EXERCISE 1: Reproduce the dog-and-train memoir word for word, from its title through its final sentence.

The Day My Dog Jumped Off The Train

Rocky Leplin


 
© Copyright 2018 by Rocky Leplin




Rocky and Elsie (way back when).

A long time ago, I was traveling around the country with my dog Elsie (a Border collie/Irish setter), my Martin guitar, my sleeping bag and a little suitcase containing the latest book of my songs. I hitchhiked from Venice, California, to Cambridge to Montreal to Quebec City to Chico, via the Canadian Trans-Canadian Highway, to San Mateo (where my family lived), to Portland to Seattle to Minneapolis to Cleveland to Minneapolis to Nashville to Minneapolis, from where I flew to San Mateo. Sometime between Canada and Chico, Neil Armstrong walked on the moon.

I’d never been in a frozen city, but during my last stay in Minneapolis, it was one great sheet of ice. I considered it time to head back to the warmer western climes I came from. I didn’t regard myself as a hobo; I came from a middle class family—my father was a composer, my mother was a teacher, my brother was getting his Ph.D. in philosophy, and not too long before I had graduated from the UCLA Film Division, three years after Jim Morrison and one year after Francis Ford Coppola received his MFA there. But I could not be distinguished from a hobo: I had an Afro, was semi-unshaven, and wore a pre-owned Salvation Army storm-coat that went down to my ankles.

(Excerpt from a dataset)

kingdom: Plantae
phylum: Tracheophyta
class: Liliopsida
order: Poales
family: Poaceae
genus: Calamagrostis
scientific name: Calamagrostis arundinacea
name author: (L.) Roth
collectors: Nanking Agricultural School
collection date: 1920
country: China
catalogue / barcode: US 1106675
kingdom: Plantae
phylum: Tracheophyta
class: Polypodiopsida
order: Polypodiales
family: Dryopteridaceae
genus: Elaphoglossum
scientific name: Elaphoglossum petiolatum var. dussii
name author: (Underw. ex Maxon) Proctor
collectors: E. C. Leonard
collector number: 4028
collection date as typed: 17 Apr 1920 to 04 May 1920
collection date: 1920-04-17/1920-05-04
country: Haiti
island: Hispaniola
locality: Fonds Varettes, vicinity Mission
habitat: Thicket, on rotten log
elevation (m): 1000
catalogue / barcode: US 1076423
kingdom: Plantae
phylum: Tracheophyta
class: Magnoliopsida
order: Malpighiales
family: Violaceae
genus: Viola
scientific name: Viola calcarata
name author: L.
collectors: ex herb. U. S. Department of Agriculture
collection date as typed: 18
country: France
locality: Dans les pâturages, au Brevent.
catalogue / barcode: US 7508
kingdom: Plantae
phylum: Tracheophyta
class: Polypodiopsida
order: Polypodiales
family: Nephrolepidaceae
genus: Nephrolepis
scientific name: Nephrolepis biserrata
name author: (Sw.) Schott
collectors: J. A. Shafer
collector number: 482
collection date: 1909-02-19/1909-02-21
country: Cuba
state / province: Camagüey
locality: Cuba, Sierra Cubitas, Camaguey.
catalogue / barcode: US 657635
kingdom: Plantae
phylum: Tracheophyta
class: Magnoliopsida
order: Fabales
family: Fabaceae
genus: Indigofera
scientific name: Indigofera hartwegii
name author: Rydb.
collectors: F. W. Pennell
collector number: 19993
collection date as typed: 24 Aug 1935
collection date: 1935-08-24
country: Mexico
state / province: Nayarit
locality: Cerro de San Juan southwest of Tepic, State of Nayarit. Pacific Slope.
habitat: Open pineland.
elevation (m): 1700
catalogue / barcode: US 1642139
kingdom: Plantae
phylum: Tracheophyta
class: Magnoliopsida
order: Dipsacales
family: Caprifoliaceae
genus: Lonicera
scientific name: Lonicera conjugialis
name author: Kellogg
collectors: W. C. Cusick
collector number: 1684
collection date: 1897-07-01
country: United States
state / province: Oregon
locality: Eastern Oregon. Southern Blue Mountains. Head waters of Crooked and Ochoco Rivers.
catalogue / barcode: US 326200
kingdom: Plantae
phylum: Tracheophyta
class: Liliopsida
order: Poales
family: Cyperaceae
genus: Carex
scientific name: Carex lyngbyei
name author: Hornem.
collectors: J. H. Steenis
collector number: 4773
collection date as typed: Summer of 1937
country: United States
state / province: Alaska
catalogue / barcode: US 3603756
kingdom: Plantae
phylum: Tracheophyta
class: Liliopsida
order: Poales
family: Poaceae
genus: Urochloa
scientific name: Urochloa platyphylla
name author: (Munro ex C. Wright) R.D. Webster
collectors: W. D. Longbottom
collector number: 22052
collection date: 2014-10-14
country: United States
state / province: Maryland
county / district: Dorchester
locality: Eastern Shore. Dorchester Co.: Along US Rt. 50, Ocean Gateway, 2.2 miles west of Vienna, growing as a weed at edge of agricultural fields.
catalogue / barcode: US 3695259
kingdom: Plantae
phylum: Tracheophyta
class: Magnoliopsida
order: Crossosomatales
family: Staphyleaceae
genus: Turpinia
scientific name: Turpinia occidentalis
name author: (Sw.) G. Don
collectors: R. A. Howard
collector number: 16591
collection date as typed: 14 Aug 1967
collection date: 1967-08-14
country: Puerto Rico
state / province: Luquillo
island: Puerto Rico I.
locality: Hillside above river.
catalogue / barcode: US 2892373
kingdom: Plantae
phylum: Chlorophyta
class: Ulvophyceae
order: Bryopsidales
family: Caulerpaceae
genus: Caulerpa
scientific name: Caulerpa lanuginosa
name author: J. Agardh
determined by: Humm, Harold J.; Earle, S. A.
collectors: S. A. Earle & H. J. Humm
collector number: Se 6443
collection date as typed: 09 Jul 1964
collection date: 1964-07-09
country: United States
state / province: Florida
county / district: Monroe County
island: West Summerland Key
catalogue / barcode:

EXERCISE 2: Output part of the listing as a two-column CSV with the headers "field" and "value", one row per listing line. Put each in its own quoted field and turn any line breaks into spaces. Begin at the listing line containing "genus: Urochloa" and stop after the one containing "collection date as typed: 14 Aug 1967".

EXPECTED ANSWER 1:
The Day My Dog Jumped Off The Train

Rocky Leplin


 
© Copyright 2018 by Rocky Leplin




Rocky and Elsie (way back when).

A long time ago, I was traveling around the country with my dog Elsie (a Border collie/Irish setter), my Martin guitar, my sleeping bag and a little suitcase containing the latest book of my songs. I hitchhiked from Venice, California, to Cambridge to Montreal to Quebec City to Chico, via the Canadian Trans-Canadian Highway, to San Mateo (where my family lived), to Portland to Seattle to Minneapolis to Cleveland to Minneapolis to Nashville to Minneapolis, from where I flew to San Mateo. Sometime between Canada and Chico, Neil Armstrong walked on the moon.

I’d never been in a frozen city, but during my last stay in Minneapolis, it was one great sheet of ice. I considered it time to head back to the warmer western climes I came from. I didn’t regard myself as a hobo; I came from a middle class family—my father was a composer, my mother was a teacher, my brother was getting his Ph.D. in philosophy, and not too long before I had graduated from the UCLA Film Division, three years after Jim Morrison and one year after Francis Ford Coppola received his MFA there. But I could not be distinguished from a hobo: I had an Afro, was semi-unshaven, and wore a pre-owned Salvation Army storm-coat that went down to my ankles.

EXPECTED ANSWER 2:
field,value
"genus:","Urochloa"
"scientific name:","Urochloa platyphylla"
"name author:","(Munro ex C. Wright) R.D. Webster"
"collectors:","W. D. Longbottom"
"collector number:","22052"
"collection date:","2014-10-14"
"country:","United States"
"state / province:","Maryland"
"county / district:","Dorchester"
"locality:","Eastern Shore. Dorchester Co.: Along US Rt. 50, Ocean Gateway, 2.2 miles west of Vienna, growing as a weed at edge of agricultural fields."
"catalogue / barcode:","US 3695259"
"kingdom:","Plantae"
"phylum:","Tracheophyta"
"class:","Magnoliopsida"
"order:","Crossosomatales"
"family:","Staphyleaceae"
"genus:","Turpinia"
"scientific name:","Turpinia occidentalis"
"name author:","(Sw.) G. Don"
"collectors:","R. A. Howard"
"collector number:","16591"
"collection date as typed:","14 Aug 1967"